ASSIGNED TASK: When you repeat the records, keep every word exact and drop each picture.
-- EXTRACTED INFORMATION follows --
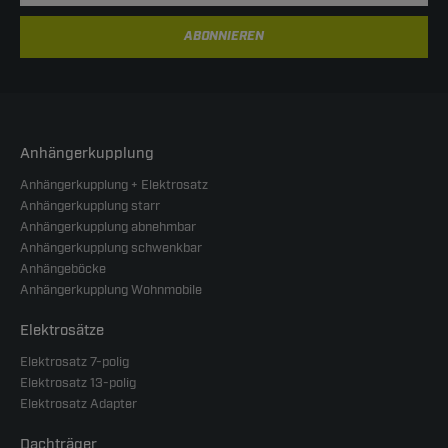
ABONNIEREN
Anhängerkupplung
Anhängerkupplung + Elektrosatz
Anhängerkupplung starr
Anhängerkupplung abnehmbar
Anhängerkupplung schwenkbar
Anhängeböcke
Anhängerkupplung Wohnmobile
Elektrosätze
Elektrosatz 7-polig
Elektrosatz 13-polig
Elektrosatz Adapter
Dachträger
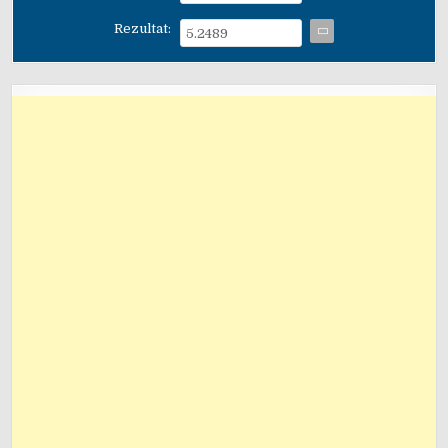
Rezultat:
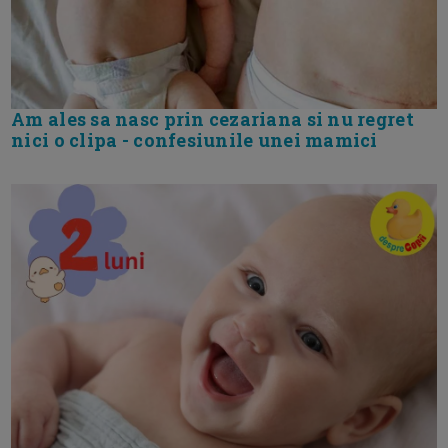
Am ales sa nasc prin cezariana si nu regret
nici o clipa - confesiunile unei mamici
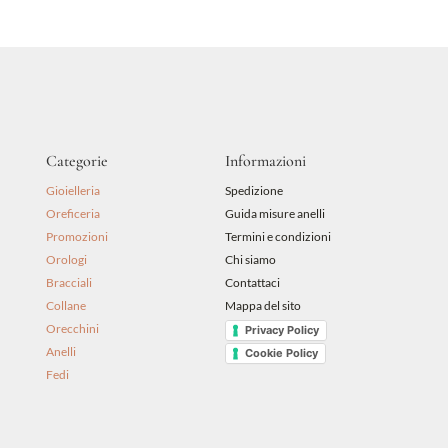
era:
è:
99,00 €.
90,00 €.
Categorie
Informazioni
Gioielleria
Spedizione
Oreficeria
Guida misure anelli
Promozioni
Termini e condizioni
Orologi
Chi siamo
Bracciali
Contattaci
Collane
Mappa del sito
Orecchini
Privacy Policy
Anelli
Cookie Policy
Fedi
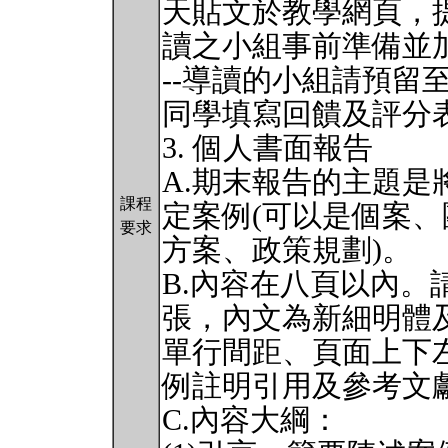
天貼文於教學網頁，
讀之小組事前準備並
--導讀的小組請預留
同學填寫回饋及評分
3. 個人書面報告
A.期末報告的主題
課程
定案例(可以是個案、
要求
方案、政策規劃)。
B.內容在八頁以內。
張，內文為新細明體及Tim
單行間距、頁面上下
例註明引用及參考文
C.內容大綱：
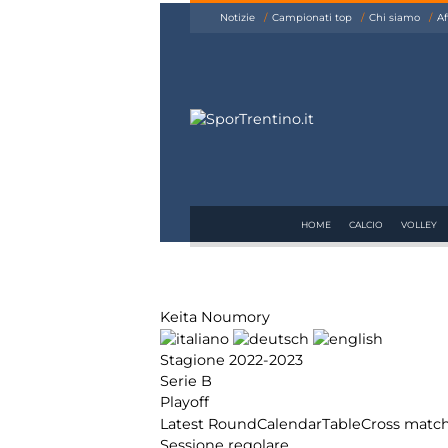
siamo
Notizie
Campionati top
Chi siamo
Af
Affiliazione
Pubblicità
HOME
CALCIO
VOLLEY
Keita Noumory
Stagione 2022-2023
Serie B
Playoff
Latest Round
Calendar
Table
Cross matc
Sessione regolare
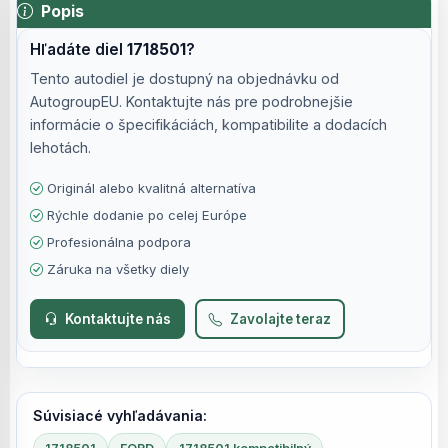
Popis
Hľadáte diel
1718501
?
Tento autodiel je dostupný na objednávku od
AutogroupEU. Kontaktujte nás pre podrobnejšie
informácie o špecifikáciách, kompatibilite a dodacích
lehotách.
Originál alebo kvalitná alternatíva
Rýchle dodanie po celej Európe
Profesionálna podpora
Záruka na všetky diely
Kontaktujte nás
Zavolajte teraz
Súvisiacé vyhľadávania:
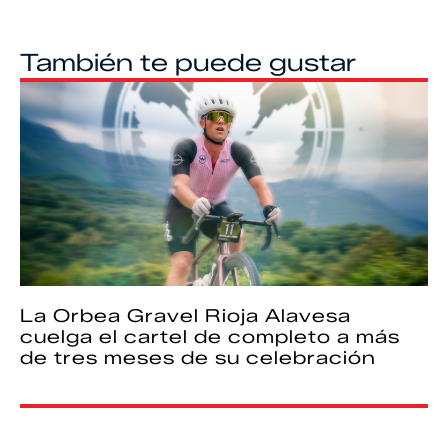
También te puede gustar
La Orbea Gravel Rioja Alavesa
cuelga el cartel de completo a más
de tres meses de su celebración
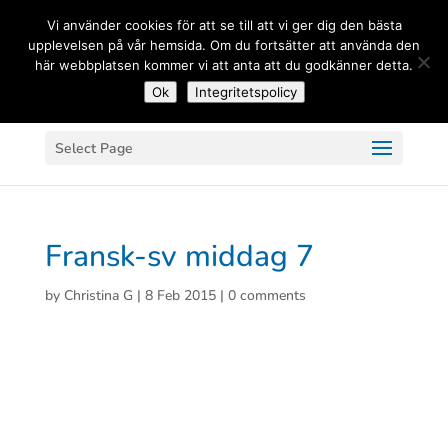
(+33) 06 83 81 84 20
Vi använder cookies för att se till att vi ger dig den bästa
upplevelsen på vår hemsida. Om du fortsätter att använda den
här webbplatsen kommer vi att anta att du godkänner detta.
Ok
Integritetspolicy
Select Page
Fransk-sv middag 7
by
Christina G
|
8 Feb 2015
|
0 comments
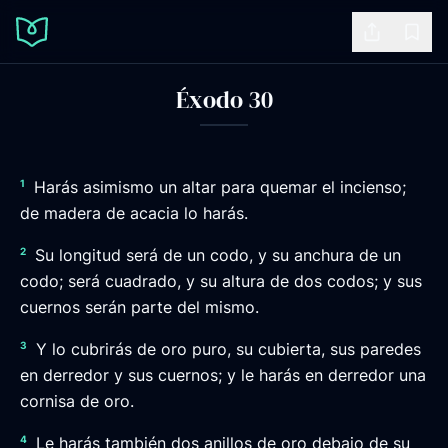
Share
Book
Éxodo 30
1
Harás asimismo un altar para quemar el incienso;
de madera de acacia lo harás.
2
Su longitud será de un codo, y su anchura de un
codo; será cuadrado, y su altura de dos codos; y sus
cuernos serán parte del mismo.
3
Y lo cubrirás de oro puro, su cubierta, sus paredes
en derredor y sus cuernos; y le harás en derredor una
cornisa de oro.
4
Le harás también dos anillos de oro debajo de su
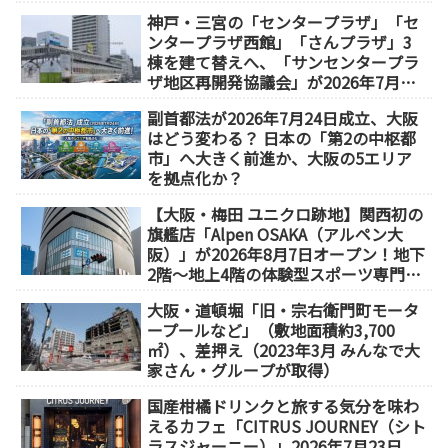
神戸・三宮の「センタープラザ」「セ
ンタープラザ西館」「さんプラザ」3
棟を建て替えへ、「サンセンタープラ
ザ地区再開発協議会」が2026年7月発
足
副首都法が2026年7月24日成立、大阪
はどう変わる？ 日本の「第2の中枢都
市」へ大きく前進か、大阪の5エリア
を拠点化か？
【大阪・梅田 ユニクロ跡地】関西初の
旗艦店「Alpen OSAKA（アルペン大
阪）」が2026年8月7日オープン！地下
2階～地上4階の体験型スポーツ専門店
が誕生
大阪・道頓堀「旧・宗右衛門町モータ
ープールなど」（敷地面積約3,700
㎡）、差押え（2023年3月 みんなで大
家さん・グループが取得）
国産柑橘ドリンクと旅する気分を味わ
えるカフェ「CITRUS JOURNEY（シト
ラスジャーニー）」2026年7月23日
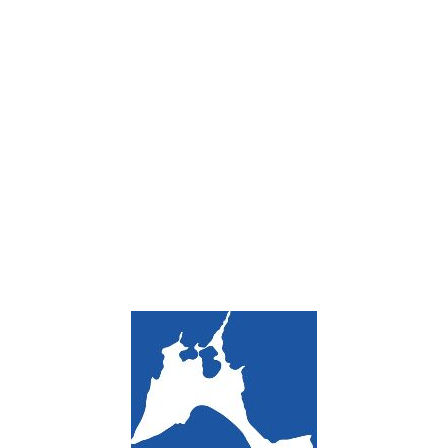
Loa
din
g...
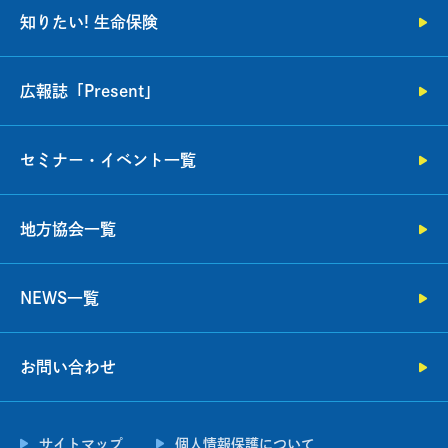
知りたい! 生命保険
広報誌「Present」
セミナー・イベント一覧
地方協会一覧
NEWS一覧
お問い合わせ
サイトマップ
個人情報保護について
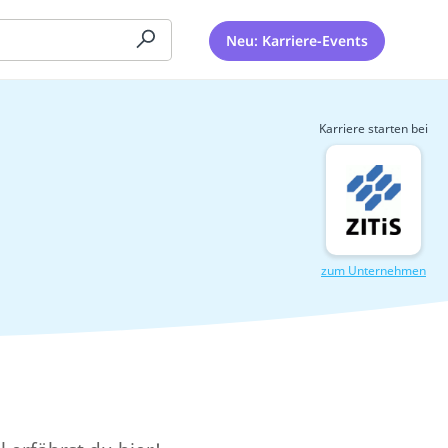
Neu: Karriere-Events
Karriere starten bei
zum Unternehmen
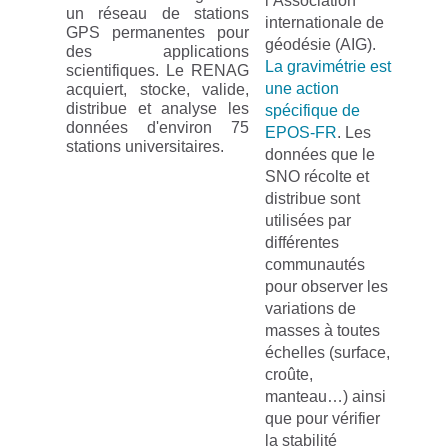
l’Association
un réseau de stations
internationale de
GPS permanentes pour
géodésie (AIG).
des applications
La gravimétrie est
scientifiques. Le RENAG
une action
acquiert, stocke, valide,
distribue et analyse les
spécifique de
données d'environ 75
EPOS-FR
. Les
stations universitaires.
données que le
SNO récolte et
distribue sont
utilisées par
différentes
communautés
pour observer les
variations de
masses à toutes
échelles (surface,
croûte,
manteau…) ainsi
que pour vérifier
la stabilité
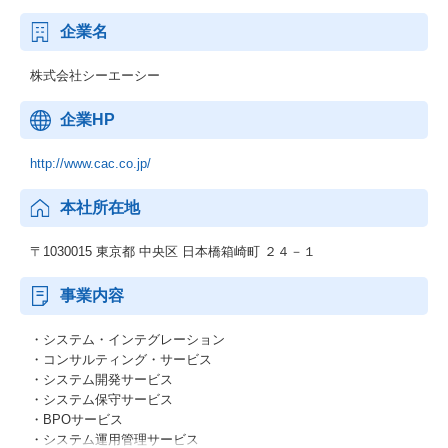
企業名
株式会社シーエーシー
企業HP
http://www.cac.co.jp/
本社所在地
〒1030015 東京都 中央区 日本橋箱崎町 ２４－１
事業内容
・システム・インテグレーション
・コンサルティング・サービス
・システム開発サービス
・システム保守サービス
・BPOサービス
・システム運用管理サービス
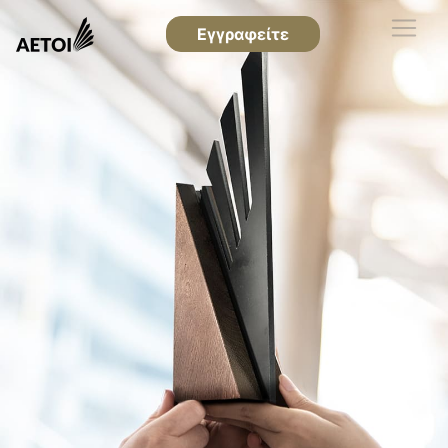
Εγγραφείτε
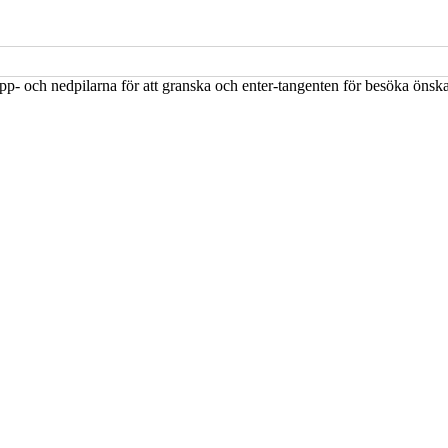
upp- och nedpilarna för att granska och enter-tangenten för besöka öns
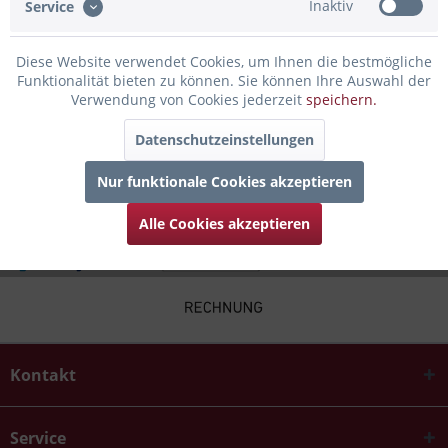
Inaktiv
Service
Bewertungen lesen, schreiben und diskutieren...
mehr
Diese Website verwendet Cookies, um Ihnen die bestmögliche
Infos zum Hersteller
Funktionalität bieten zu können. Sie können Ihre Auswahl der
Folgende Infos zum Hersteller sind verfübar......
mehr
Verwendung von Cookies jederzeit
speichern.
Datenschutzeinstellungen
Kunden kauften auch
Nur funktionale Cookies akzeptieren
Alle Cookies akzeptieren
Kontakt
Service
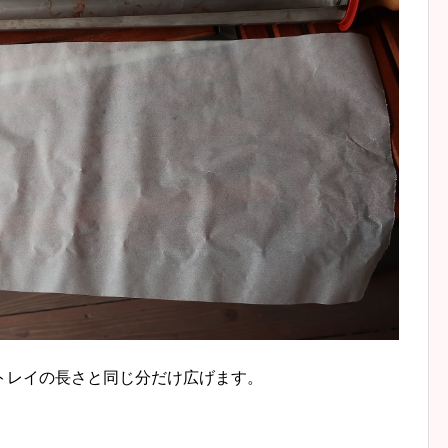
トレイの長さと同じ分だけ広げます。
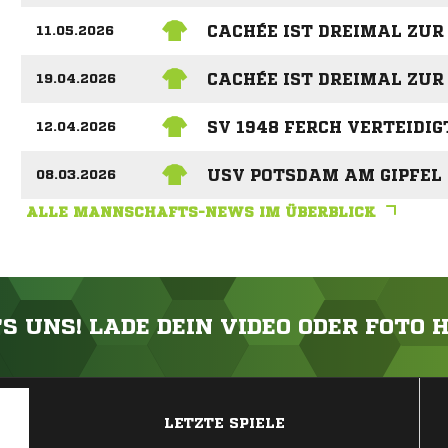
CACHÉE IST DREIMAL ZUR
11.05.2026
CACHÉE IST DREIMAL ZUR
19.04.2026
SV 1948 FERCH VERTEIDI
12.04.2026
USV POTSDAM AM GIPFEL
08.03.2026
ALLE MANNSCHAFTS-NEWS IM ÜBERBLICK
'S UNS! LADE DEIN VIDEO ODER FOTO 
ANZEIGE
LETZTE SPIELE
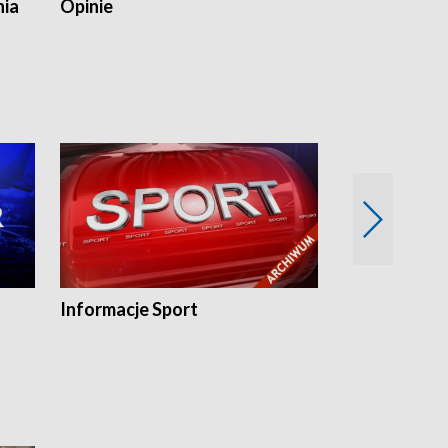
nia
Opinie
Opinie Elblą
Informacje Sport
Flesz sport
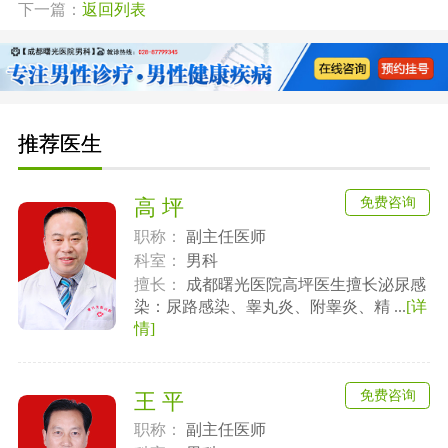
下一篇：
返回列表
推荐医生
免费咨询
高 坪
职称：
副主任医师
科室：
男科
擅长：
成都曙光医院高坪医生擅长泌尿感
染：尿路感染、睾丸炎、附睾炎、精 ...
[详
情]
免费咨询
王 平
职称：
副主任医师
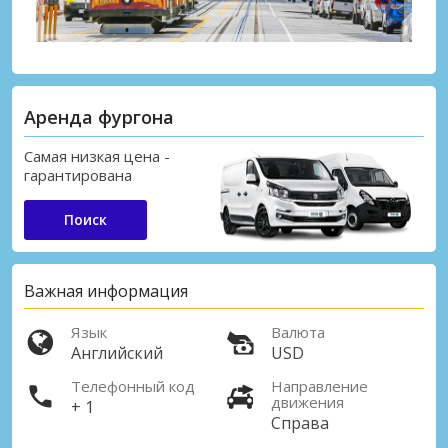
Аренда фургона
Самая низкая цена -
гарантирована
Поиск
Важная информация
Язык
Валюта
Английский
USD
Телефонный код
Направление
движения
+ 1
Справа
-- EXTRACTED INFORMATION concluded --
RESPONSE:
ABONNIEREN
Anhängerkupplung
Anhängerkupplung + Elektrosatz
Anhängerkupplung starr
Anhängerkupplung abnehmbar
Anhängerkupplung schwenkbar
Anhängeböcke
Anhängerkupplung Wohnmobile
Elektrosätze
Elektrosatz 7-polig
Elektrosatz 13-polig
Elektrosatz Adapter
Dachträger
Rezultat:
Am ales sa nasc prin cezariana si nu regret
nici o clipa - confesiunile unei mamici
era:
è:
99,00 €.
90,00 €.
Categorie
Informazioni
Gioielleria
Spedizione
Oreficeria
Guida misure anelli
Promozioni
Termini e condizioni
Orologi
Chi siamo
Bracciali
Contattaci
Collane
Mappa del sito
Orecchini
Privacy Policy
Anelli
Cookie Policy
Fedi
天貼文於教學網頁，
讀之小組事前準備並
--導讀的小組請預留
同學填寫回饋及評分
3. 個人書面報告
A.期末報告的主題
課程
定案例(可以是個案、
要求
方案、政策規劃)。
B.內容在八頁以內。
張，內文為新細明體及Tim
單行間距、頁面上下
例註明引用及參考文
C.內容大綱：
siamo
Notizie
Campionati top
Chi siamo
Af
Affiliazione
Pubblicità
HOME
CALCIO
VOLLEY
Keita Noumory
Stagione 2022-2023
Serie B
Playoff
Latest Round
Calendar
Table
Cross matc
Sessione regolare
Popis
Hľadáte diel
1718501
?
Tento autodiel je dostupný na objednávku od
AutogroupEU. Kontaktujte nás pre podrobnejšie
informácie o špecifikáciách, kompatibilite a dodacích
lehotách.
Originál alebo kvalitná alternatíva
Rýchle dodanie po celej Európe
Profesionálna podpora
Záruka na všetky diely
Kontaktujte nás
Zavolajte teraz
Súvisiacé vyhľadávania:
También te puede gustar
La Orbea Gravel Rioja Alavesa
cuelga el cartel de completo a más
de tres meses de su celebración
(+33) 06 83 81 84 20
Vi använder cookies för att se till att vi ger dig den bästa
upplevelsen på vår hemsida. Om du fortsätter att använda den
här webbplatsen kommer vi att anta att du godkänner detta.
Ok
Integritetspolicy
Select Page
Fransk-sv middag 7
by
Christina G
|
8 Feb 2015
|
0 comments
Share
Book
Éxodo 30
1
Harás asimismo un altar para quemar el incienso;
de madera de acacia lo harás.
2
Su longitud será de un codo, y su anchura de un
codo; será cuadrado, y su altura de dos codos; y sus
cuernos serán parte del mismo.
3
Y lo cubrirás de oro puro, su cubierta, sus paredes
en derredor y sus cuernos; y le harás en derredor una
cornisa de oro.
4
Le harás también dos anillos de oro debajo de su
神戸・三宮の「センタープラザ」「セ
ンタープラザ西館」「さんプラザ」3
棟を建て替えへ、「サンセンタープラ
ザ地区再開発協議会」が2026年7月発
足
副首都法が2026年7月24日成立、大阪
はどう変わる？ 日本の「第2の中枢都
市」へ大きく前進か、大阪の5エリア
を拠点化か？
【大阪・梅田 ユニクロ跡地】関西初の
旗艦店「Alpen OSAKA（アルペン大
阪）」が2026年8月7日オープン！地下
2階～地上4階の体験型スポーツ専門店
が誕生
大阪・道頓堀「旧・宗右衛門町モータ
ープールなど」（敷地面積約3,700
㎡）、差押え（2023年3月 みんなで大
家さん・グループが取得）
国産柑橘ドリンクと旅する気分を味わ
えるカフェ「CITRUS JOURNEY（シト
ラスジャーニー）」2026年7月23日
Loa
din
g...
知りたい! 生命保険
広報誌「Present」
セミナー・イベント一覧
地方協会一覧
NEWS一覧
お問い合わせ
サイトマップ
個人情報保護について
Neu: Karriere-Events
Karriere starten bei
zum Unternehmen
l’Association
un réseau de stations
internationale de
GPS permanentes pour
géodésie (AIG).
des applications
La gravimétrie est
scientifiques. Le RENAG
une action
acquiert, stocke, valide,
distribue et analyse les
spécifique de
données d'environ 75
EPOS-FR
. Les
stations universitaires.
données que le
SNO récolte et
distribue sont
utilisées par
différentes
communautés
pour observer les
variations de
masses à toutes
échelles (surface,
croûte,
manteau…) ainsi
que pour vérifier
la stabilité
企業名
株式会社シーエーシー
企業HP
http://www.cac.co.jp/
本社所在地
〒1030015 東京都 中央区 日本橋箱崎町 ２４－１
事業内容
・システム・インテグレーション
・コンサルティング・サービス
・システム開発サービス
・システム保守サービス
・BPOサービス
・システム運用管理サービス
Εγγραφείτε
upp- och nedpilarna för att granska och enter-tangenten för besöka öns
Inaktiv
Service
Bewertungen lesen, schreiben und diskutieren...
mehr
Diese Website verwendet Cookies, um Ihnen die bestmögliche
Infos zum Hersteller
Funktionalität bieten zu können. Sie können Ihre Auswahl der
Folgende Infos zum Hersteller sind verfübar......
mehr
Verwendung von Cookies jederzeit
speichern.
Datenschutzeinstellungen
Kunden kauften auch
Nur funktionale Cookies akzeptieren
Alle Cookies akzeptieren
Kontakt
Service
トレイの長さと同じ分だけ広げます。
CACHÉE IST DREIMAL ZUR
11.05.2026
CACHÉE IST DREIMAL ZUR
19.04.2026
SV 1948 FERCH VERTEIDI
12.04.2026
USV POTSDAM AM GIPFEL
08.03.2026
ALLE MANNSCHAFTS-NEWS IM ÜBERBLICK
'S UNS! LADE DEIN VIDEO ODER FOTO 
ANZEIGE
LETZTE SPIELE
nia
Opinie
Opinie Elblą
Informacje Sport
Flesz sport
下一篇：
返回列表
推荐医生
免费咨询
高 坪
职称：
副主任医师
科室：
男科
擅长：
成都曙光医院高坪医生擅长泌尿感
染：尿路感染、睾丸炎、附睾炎、精 ...
[详
情]
免费咨询
王 平
职称：
副主任医师
Аренда фургона
Самая низкая цена -
гарантирована
Поиск
Важная информация
Язык
Валюта
Английский
USD
Телефонный код
Направление
движения
+ 1
Справа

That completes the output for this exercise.